Aku memang tak banyak bicara. Jadi hanya ada 3 orang yang bisa membuatku berbicara lebih banyak, yaitu Ayahku, Ibuku dan Brian. Kini, Brian benar-benar jadi partner curhatku, sekaligus juru bicara jika aku takut untuk berbicara dengan orang lain. Ia juga sering mengajariku bagaimana cara berinteraksi social yang baik.
Sudah  1 tahun…
Aku mulai mengalami perkembangan dalam berinteraksi social. Aku juga sudah tidak memerlukan juru bicara lagi. Karena aku tidak malu bertanya lagi. Ya walaupun, belum bisa sebaik Brian dalam berinteraksi social.
Bagus memang, aku sudah pandai berbicara. Tapi tak bagusnya, Brian mau meninggalkan kompleks perumahan ini, pindah rumah. Sayang sekali, aku harus kehilangan tetangga sepertinya. Padahal ia sudah sukses mengajariku matematika dan interaksi social.
“Good bye. Jangan merindukan aku. :P” Sempat-sempatnya ia bercanda di tengah perpisahan ini.

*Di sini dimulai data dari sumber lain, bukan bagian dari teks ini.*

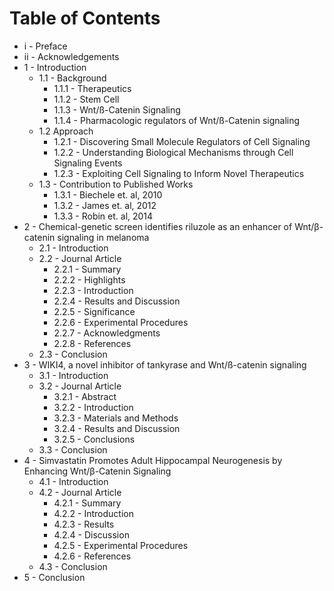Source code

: 
# Table of Contents

* i - Preface
* ii - Acknowledgements
* 1 - Introduction
    * 1.1 - Background
        * 1.1.1 - Therapeutics
        * 1.1.2 - Stem Cell
        * 1.1.3 - Wnt/ß-Catenin Signaling
        * 1.1.4 - Pharmacologic regulators of Wnt/ß-Catenin signaling
    * 1.2 Approach
        * 1.2.1 - Discovering Small Molecule Regulators of Cell Signaling
        * 1.2.2 - Understanding Biological Mechanisms through Cell Signaling Events
        * 1.2.3 - Exploiting Cell Signaling to Inform Novel Therapeutics
    * 1.3 - Contribution to Published Works
        * 1.3.1 - Biechele et. al, 2010
        * 1.3.2 - James et. al, 2012
        * 1.3.3 - Robin et. al, 2014
* 2 - Chemical-genetic screen identifies riluzole as an enhancer of Wnt/β-catenin signaling in melanoma
    * 2.1 - Introduction
    * 2.2 - Journal Article
        * 2.2.1 - Summary
        * 2.2.2 - Highlights
        * 2.2.3 - Introduction
        * 2.2.4 - Results and Discussion
        * 2.2.5 - Significance
        * 2.2.6 - Experimental Procedures
        * 2.2.7 - Acknowledgments
        * 2.2.8 - References
    * 2.3 - Conclusion
* 3 - WIKI4, a novel inhibitor of tankyrase and Wnt/ß-catenin signaling
    * 3.1 - Introduction
    * 3.2 - Journal Article
        * 3.2.1 - Abstract
        * 3.2.2 - Introduction
        * 3.2.3 - Materials and Methods
        * 3.2.4 - Results and Discussion
        * 3.2.5 - Conclusions
    * 3.3 - Conclusion
* 4 - Simvastatin Promotes Adult Hippocampal Neurogenesis by Enhancing Wnt/β-Catenin Signaling
    * 4.1 - Introduction
    * 4.2 - Journal Article
        * 4.2.1 - Summary
        * 4.2.2 - Introduction
        * 4.2.3 - Results
        * 4.2.4 - Discussion
        * 4.2.5 - Experimental Procedures
        * 4.2.6 - References
    * 4.3 - Conclusion
* 5 - Conclusion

“Da..dah…” kulambaikan tanganku, ia mulai menjauh dengan mobil keluarganya.
Tak seperti di film-film, perpisahan yang sulit dilakukan. Perpisahan kami memang tak sulit, tapi…………… Perpisahan ini justru menggores luka di hati kami, hingga membekas, bahkan 10 tahun lamanya.
Sukses. Ajaran Brian benar-benar sukses. Aku sungguh bangga pernah menjadi salah satu bagian dalam hidupnya. Percaya atau tidak, kini aku telah menjadi seorang tour guide di Bali. Aku tak malu lagi untuk berkata-kata, malah semakin hari semakin senang aku berinteraksi social. Makin ramah, kata orang.
Tentang Brian? Aku tak tahu. Sejak perpisahan itu, kami tak pernah berhubungan lagi. Aku harap dia menemukan profesi yang diimpikannya selama ini, Guru Matematika.